BigBirdPegasus model (large)

BigBird, is a sparse-attention based transformer which extends Transformer based models, such as BERT to much longer sequences. Moreover, BigBird comes along with a theoretical understanding of the capabilities of a complete transformer that the sparse model can handle.

BigBird was introduced in this paper and first released in this repository.

Disclaimer: The team releasing BigBird did not write a model card for this model so this model card has been written by the Hugging Face team.

Model description

BigBird relies on block sparse attention instead of normal attention (i.e. BERT's attention) and can handle sequences up to a length of 4096 at a much lower compute cost compared to BERT. It has achieved SOTA on various tasks involving very long sequences such as long documents summarization, question-answering with long contexts.

How to use

Here is how to use this model to get the features of a given text in PyTorch:

from transformers import BigBirdPegasusForConditionalGeneration, AutoTokenizer

tokenizer = AutoTokenizer.from_pretrained("google/bigbird-pegasus-large-pubmed")

# by default encoder-attention is `block_sparse` with num_random_blocks=3, block_size=64
model = BigBirdPegasusForConditionalGeneration.from_pretrained("google/bigbird-pegasus-large-pubmed")

# decoder attention type can't be changed & will be "original_full"
# you can change `attention_type` (encoder only) to full attention like this:
model = BigBirdPegasusForConditionalGeneration.from_pretrained("google/bigbird-pegasus-large-pubmed", attention_type="original_full")

# you can change `block_size` & `num_random_blocks` like this:
model = BigBirdPegasusForConditionalGeneration.from_pretrained("google/bigbird-pegasus-large-pubmed", block_size=16, num_random_blocks=2)

text = "Replace me by any text you'd like."
inputs = tokenizer(text, return_tensors='pt')
prediction = model.generate(**inputs)
prediction = tokenizer.batch_decode(prediction)

Training Procedure

This checkpoint is obtained after fine-tuning BigBirdPegasusForConditionalGeneration for summarization on pubmed dataset from scientific_papers.

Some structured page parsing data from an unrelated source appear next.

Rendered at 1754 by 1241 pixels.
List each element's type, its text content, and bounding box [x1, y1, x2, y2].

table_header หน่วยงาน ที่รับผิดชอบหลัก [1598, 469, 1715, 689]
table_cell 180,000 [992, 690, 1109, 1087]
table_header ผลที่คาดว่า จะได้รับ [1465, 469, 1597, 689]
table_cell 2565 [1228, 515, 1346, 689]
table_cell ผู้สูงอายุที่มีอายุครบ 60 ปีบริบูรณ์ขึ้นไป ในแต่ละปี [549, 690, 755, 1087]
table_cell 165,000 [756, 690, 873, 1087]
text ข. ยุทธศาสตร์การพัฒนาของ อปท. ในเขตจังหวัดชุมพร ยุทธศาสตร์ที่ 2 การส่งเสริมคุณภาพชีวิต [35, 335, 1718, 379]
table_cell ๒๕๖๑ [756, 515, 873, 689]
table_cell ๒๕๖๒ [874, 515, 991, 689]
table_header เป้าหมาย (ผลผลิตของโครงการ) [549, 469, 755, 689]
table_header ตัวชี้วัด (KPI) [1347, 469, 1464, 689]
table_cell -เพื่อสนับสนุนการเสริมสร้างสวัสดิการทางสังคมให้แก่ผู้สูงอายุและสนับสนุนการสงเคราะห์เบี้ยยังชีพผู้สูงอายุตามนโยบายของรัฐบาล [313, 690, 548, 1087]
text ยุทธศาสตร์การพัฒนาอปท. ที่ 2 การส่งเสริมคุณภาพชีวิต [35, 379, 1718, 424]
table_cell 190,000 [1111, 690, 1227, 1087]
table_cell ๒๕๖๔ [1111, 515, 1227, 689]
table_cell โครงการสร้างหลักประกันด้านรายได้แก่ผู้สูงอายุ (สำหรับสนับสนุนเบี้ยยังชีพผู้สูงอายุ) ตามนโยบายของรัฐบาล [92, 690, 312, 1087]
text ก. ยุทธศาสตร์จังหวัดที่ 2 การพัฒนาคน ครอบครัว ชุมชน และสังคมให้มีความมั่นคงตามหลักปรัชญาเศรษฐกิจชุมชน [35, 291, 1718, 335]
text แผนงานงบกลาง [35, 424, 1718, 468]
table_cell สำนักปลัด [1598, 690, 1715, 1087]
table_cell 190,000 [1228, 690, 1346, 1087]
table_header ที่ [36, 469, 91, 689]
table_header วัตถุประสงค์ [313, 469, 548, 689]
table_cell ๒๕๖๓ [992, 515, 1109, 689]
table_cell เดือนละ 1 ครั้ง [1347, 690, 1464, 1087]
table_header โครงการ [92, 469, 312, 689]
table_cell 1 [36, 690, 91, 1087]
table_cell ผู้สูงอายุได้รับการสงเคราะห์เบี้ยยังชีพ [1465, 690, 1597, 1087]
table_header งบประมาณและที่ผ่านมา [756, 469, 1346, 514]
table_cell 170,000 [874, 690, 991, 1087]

BibTeX entry and citation info

@misc{zaheer2021big,
      title={Big Bird: Transformers for Longer Sequences}, 
      author={Manzil Zaheer and Guru Guruganesh and Avinava Dubey and Joshua Ainslie and Chris Alberti and Santiago Ontanon and Philip Pham and Anirudh Ravula and Qifan Wang and Li Yang and Amr Ahmed},
      year={2021},
      eprint={2007.14062},
      archivePrefix={arXiv},
      primaryClass={cs.LG}
}